### ACTION ITEM
Rewrite all the items below with "top-left corner" replaced by "upper-left corner", keeping everything else unchanged. Omit the pictures from your answer.
==========
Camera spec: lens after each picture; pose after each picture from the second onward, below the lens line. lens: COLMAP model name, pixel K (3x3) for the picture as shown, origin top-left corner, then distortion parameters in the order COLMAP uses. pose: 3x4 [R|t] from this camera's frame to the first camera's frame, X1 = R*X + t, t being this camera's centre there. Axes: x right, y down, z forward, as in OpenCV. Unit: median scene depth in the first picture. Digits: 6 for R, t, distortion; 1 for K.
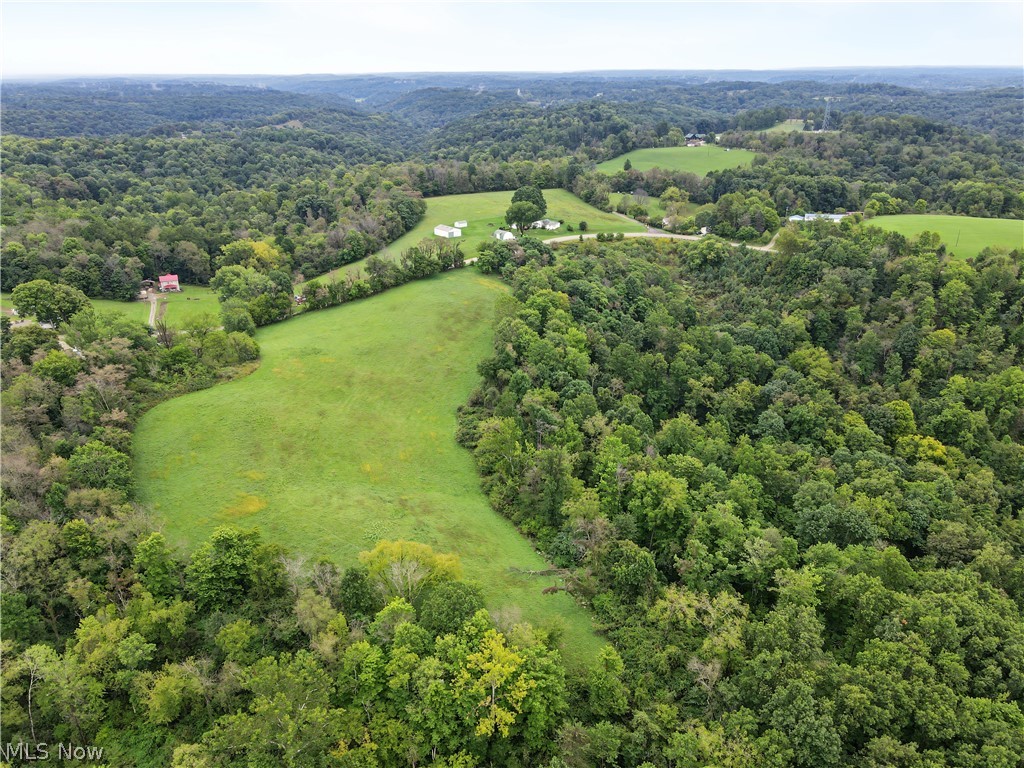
lens RADIAL K [[743.4, 0, 512.0], [0, 743.4, 384.0], [0, 0, 1]] dist [0.007596, 0.002368]
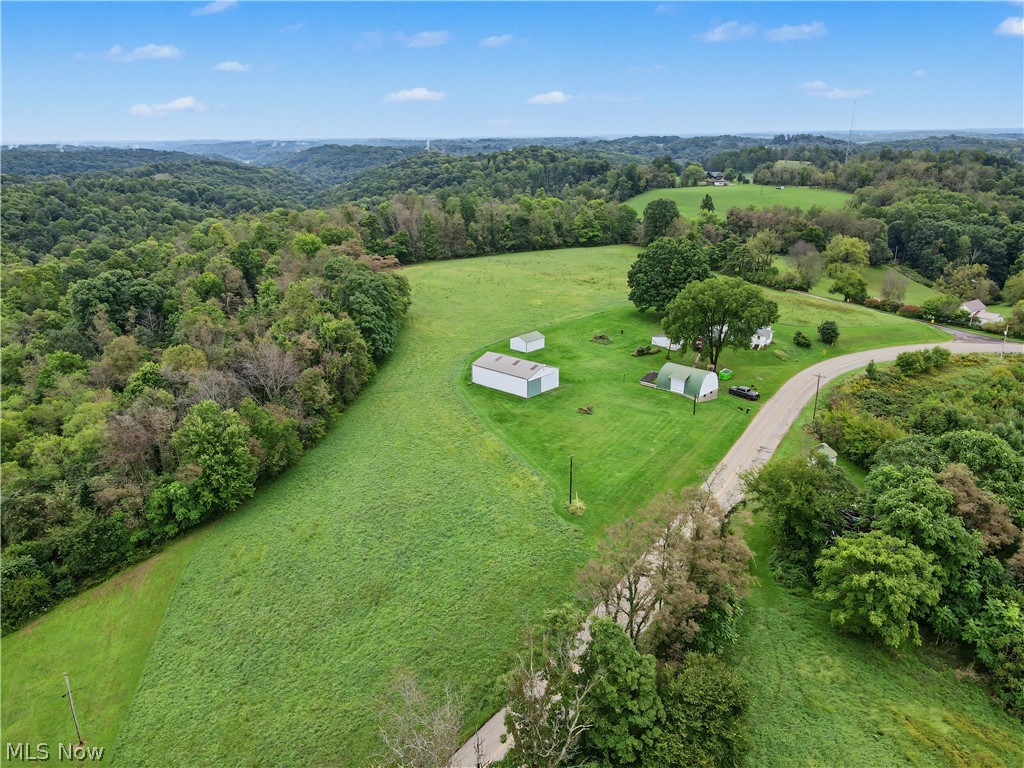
lens RADIAL K [[743.4, 0, 512.0], [0, 743.4, 384.0], [0, 0, 1]] dist [0.007596, 0.002368]
pose [[0.990330, -0.047906, 0.130198, -0.212709], [0.057919, 0.995557, -0.074243, -0.286502], [-0.126063, 0.081066, 0.988704, 1.098552]]
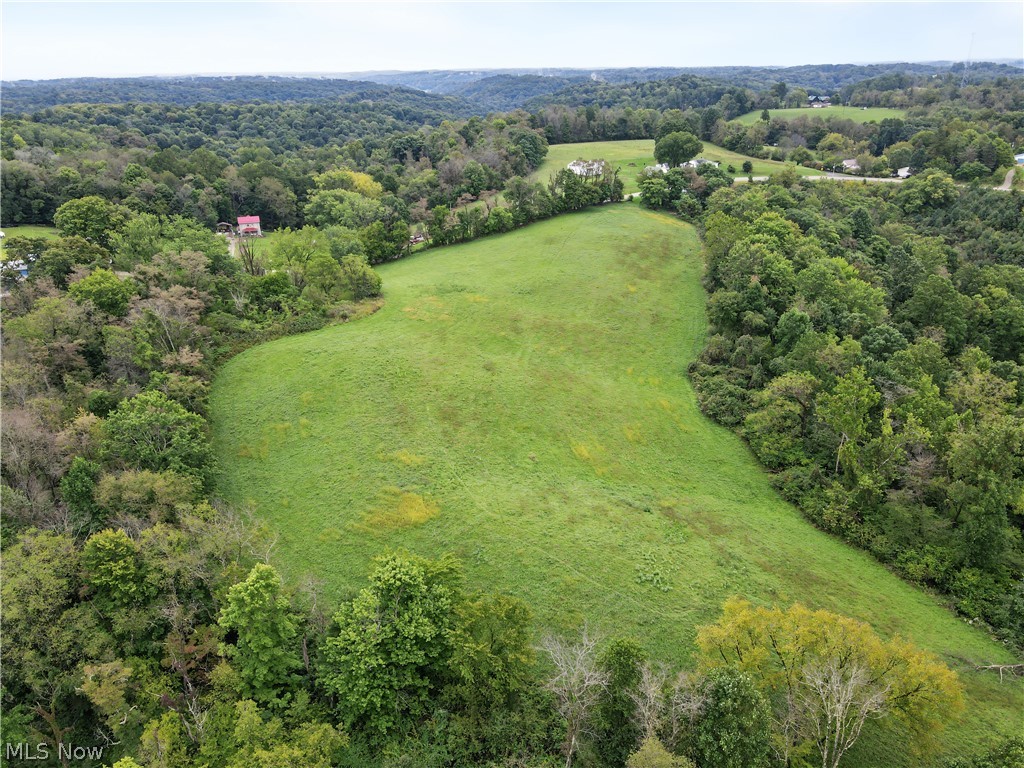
lens RADIAL K [[747.6, 0, 512.0], [0, 747.6, 384.0], [0, 0, 1]] dist [-0.004693, 0.012142]
pose [[0.997085, 0.021639, -0.073170, -0.163289], [-0.021462, 0.999765, 0.003207, 0.044430], [0.073222, -0.001627, 0.997314, 0.303910]]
==========
### PROBLEM SOLUTION
Camera spec: lens after each picture; pose after each picture from the second onward, below the lens line. lens: COLMAP model name, pixel K (3x3) for the picture as shown, origin upper-left corner, then distortion parameters in the order COLMAP uses. pose: 3x4 [R|t] from this camera's frame to the first camera's frame, X1 = R*X + t, t being this camera's centre there. Axes: x right, y down, z forward, as in OpenCV. Unit: median scene depth in the first picture. Digits: 6 for R, t, distortion; 1 for K.
lens RADIAL K [[743.4, 0, 512.0], [0, 743.4, 384.0], [0, 0, 1]] dist [0.007596, 0.002368]
lens RADIAL K [[743.4, 0, 512.0], [0, 743.4, 384.0], [0, 0, 1]] dist [0.007596, 0.002368]
pose [[0.990330, -0.047906, 0.130198, -0.212709], [0.057919, 0.995557, -0.074243, -0.286502], [-0.126063, 0.081066, 0.988704, 1.098552]]
lens RADIAL K [[747.6, 0, 512.0], [0, 747.6, 384.0], [0, 0, 1]] dist [-0.004693, 0.012142]
pose [[0.997085, 0.021639, -0.073170, -0.163289], [-0.021462, 0.999765, 0.003207, 0.044430], [0.073222, -0.001627, 0.997314, 0.303910]]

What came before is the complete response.